The tennis calendar barely had time to exhale before the energy shifted.
With the Australian Open now in the rearview mirror, the spotlight swung from baseline battles to end zones, and suddenly the tennis world found itself orbiting Super Bowl 60. As the NFL’s biggest weekend approached at Levi’s Stadium, two familiar faces from the tennis sidelines — Morgan Riddle and Ayan Broomfield — touched down in San Francisco, bringing crossover buzz with them.
The timing felt perfect.

Riddle, the fashion-forward influencer who has been dating Taylor Fritz since 2020, and Broomfield, longtime partner of Frances Tiafoe and a former collegiate tennis standout herself, shared glimpses of their arrival across social media. The posts were casual but unmistakably excited — airport snaps, city views, and subtle hints that the weekend ahead was about to shift gears completely.
From Melbourne heat to Bay Area spectacle, the transition couldn’t have been sharper.

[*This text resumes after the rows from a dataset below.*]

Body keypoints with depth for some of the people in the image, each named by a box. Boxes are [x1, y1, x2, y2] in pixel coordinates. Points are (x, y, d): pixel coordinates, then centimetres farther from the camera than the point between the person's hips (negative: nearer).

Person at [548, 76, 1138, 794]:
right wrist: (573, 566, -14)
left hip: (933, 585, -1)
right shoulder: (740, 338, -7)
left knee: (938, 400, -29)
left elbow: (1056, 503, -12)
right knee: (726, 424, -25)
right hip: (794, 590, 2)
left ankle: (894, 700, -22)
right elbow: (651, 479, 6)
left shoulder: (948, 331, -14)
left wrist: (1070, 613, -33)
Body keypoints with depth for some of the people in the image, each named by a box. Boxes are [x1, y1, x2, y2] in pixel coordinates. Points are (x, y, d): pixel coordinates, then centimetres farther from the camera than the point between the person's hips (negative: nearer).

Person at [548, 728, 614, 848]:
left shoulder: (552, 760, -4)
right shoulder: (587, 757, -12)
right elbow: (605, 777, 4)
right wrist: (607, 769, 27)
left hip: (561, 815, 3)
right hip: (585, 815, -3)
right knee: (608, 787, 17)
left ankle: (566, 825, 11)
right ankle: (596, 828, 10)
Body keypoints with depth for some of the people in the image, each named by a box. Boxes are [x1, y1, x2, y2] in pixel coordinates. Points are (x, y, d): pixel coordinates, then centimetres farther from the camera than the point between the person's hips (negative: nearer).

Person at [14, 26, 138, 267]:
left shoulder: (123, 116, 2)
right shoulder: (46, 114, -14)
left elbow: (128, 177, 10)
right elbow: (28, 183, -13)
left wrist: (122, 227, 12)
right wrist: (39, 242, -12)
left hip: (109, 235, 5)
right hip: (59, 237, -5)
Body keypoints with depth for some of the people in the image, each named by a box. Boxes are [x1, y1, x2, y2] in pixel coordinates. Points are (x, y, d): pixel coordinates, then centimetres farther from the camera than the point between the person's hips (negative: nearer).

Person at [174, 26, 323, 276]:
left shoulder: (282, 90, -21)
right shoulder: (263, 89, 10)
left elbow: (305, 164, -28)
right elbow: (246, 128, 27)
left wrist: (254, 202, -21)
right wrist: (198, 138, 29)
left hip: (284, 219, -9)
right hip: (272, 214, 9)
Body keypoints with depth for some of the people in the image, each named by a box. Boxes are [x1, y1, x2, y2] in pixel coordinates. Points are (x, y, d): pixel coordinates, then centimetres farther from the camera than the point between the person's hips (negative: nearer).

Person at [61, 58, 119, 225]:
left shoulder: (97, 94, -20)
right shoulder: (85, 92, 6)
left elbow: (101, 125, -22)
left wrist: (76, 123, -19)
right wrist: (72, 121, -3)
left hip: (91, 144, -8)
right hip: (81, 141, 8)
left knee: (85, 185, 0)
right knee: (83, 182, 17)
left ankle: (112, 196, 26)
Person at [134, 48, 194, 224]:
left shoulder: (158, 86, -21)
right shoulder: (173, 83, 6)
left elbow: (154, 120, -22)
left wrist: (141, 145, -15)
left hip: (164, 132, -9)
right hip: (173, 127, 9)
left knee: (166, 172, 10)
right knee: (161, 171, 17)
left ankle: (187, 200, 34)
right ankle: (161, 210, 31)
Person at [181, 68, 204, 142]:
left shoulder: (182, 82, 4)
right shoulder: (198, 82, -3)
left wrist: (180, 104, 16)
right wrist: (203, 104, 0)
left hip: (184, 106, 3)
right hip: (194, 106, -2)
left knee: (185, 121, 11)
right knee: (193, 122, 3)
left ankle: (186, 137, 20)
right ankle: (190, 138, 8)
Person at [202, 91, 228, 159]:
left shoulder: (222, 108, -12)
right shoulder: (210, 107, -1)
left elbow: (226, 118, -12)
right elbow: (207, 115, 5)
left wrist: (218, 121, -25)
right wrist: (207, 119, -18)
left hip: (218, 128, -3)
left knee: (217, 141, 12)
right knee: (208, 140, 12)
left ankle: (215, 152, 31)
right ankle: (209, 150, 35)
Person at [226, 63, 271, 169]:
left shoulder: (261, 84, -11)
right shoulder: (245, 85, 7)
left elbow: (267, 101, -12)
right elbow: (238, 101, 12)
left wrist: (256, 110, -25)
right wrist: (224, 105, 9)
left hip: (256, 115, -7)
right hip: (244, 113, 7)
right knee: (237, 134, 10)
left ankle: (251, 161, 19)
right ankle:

Riddle has become one of the most recognizable non-playing figures in tennis culture, blending high-fashion sensibility with behind-the-scenes access to the tour. Her presence at major sporting events beyond tennis has become almost expected, and Super Bowl weekend fits naturally into that expanding orbit. For her, it’s not just about the game — it’s about the intersection of sports, style, and spectacle.
Broomfield brings a different kind of energy.
A former college tennis player, she understands the grind that Fritz and Tiafoe are heading straight back into with the upcoming Dallas Open. That context gives her Super Bowl experience a slightly different texture — a brief window to enjoy the biggest show in American sports while knowing the tour never truly pauses. Her posts reflected that balance: excitement without excess, celebration without distraction.
Together, their arrival highlighted how interconnected modern sports culture has become.
Super Bowl 60 isn’t just an NFL event — it’s a global gathering. Athletes, influencers, creatives, and fans from every corner of sport converge on one city, and this year the tennis world has a clear presence in the mix. It’s a reminder that elite athletes don’t exist in silos anymore. Their lives — and the people closest to them — move fluidly between arenas.
Meanwhile, Fritz and Tiafoe are already back in competition mode.
Both are set to return to action at the Dallas Open, a fast turnaround that underscores how relentless the tennis calendar can be. While their partners soak up the Super Bowl atmosphere, the players themselves are shifting focus back to indoor courts, rankings, and momentum. It’s a split-screen weekend — NFL fireworks on one side, ATP intensity on the other.
And yet, the contrast works.
There’s something fitting about tennis intersecting with football at this moment. One sport defined by individual endurance and precision, the other by collision and spectacle — both commanding massive audiences, both shaping global sports culture in different ways.
Riddle and Broomfield’s presence in San Francisco captures that crossover perfectly. It’s not about choosing one world over the other. It’s about enjoying how they collide.
As kickoff approaches and the Bay Area fills with noise, cameras, and anticipation, their posts have already done what modern sports moments do best: connect communities. Tennis fans checking Super Bowl updates. Football fans recognizing faces from the ATP tour. A shared weekend of spectacle.
For Fritz and Tiafoe, the grind resumes soon enough. But for now, their partners are living inside one of sport’s biggest stages — proof that even in the heart of tennis season, the Super Bowl still pulls everyone into its orbit.
This weekend, tennis meets touchdowns.
And the spotlight feels big enough for both.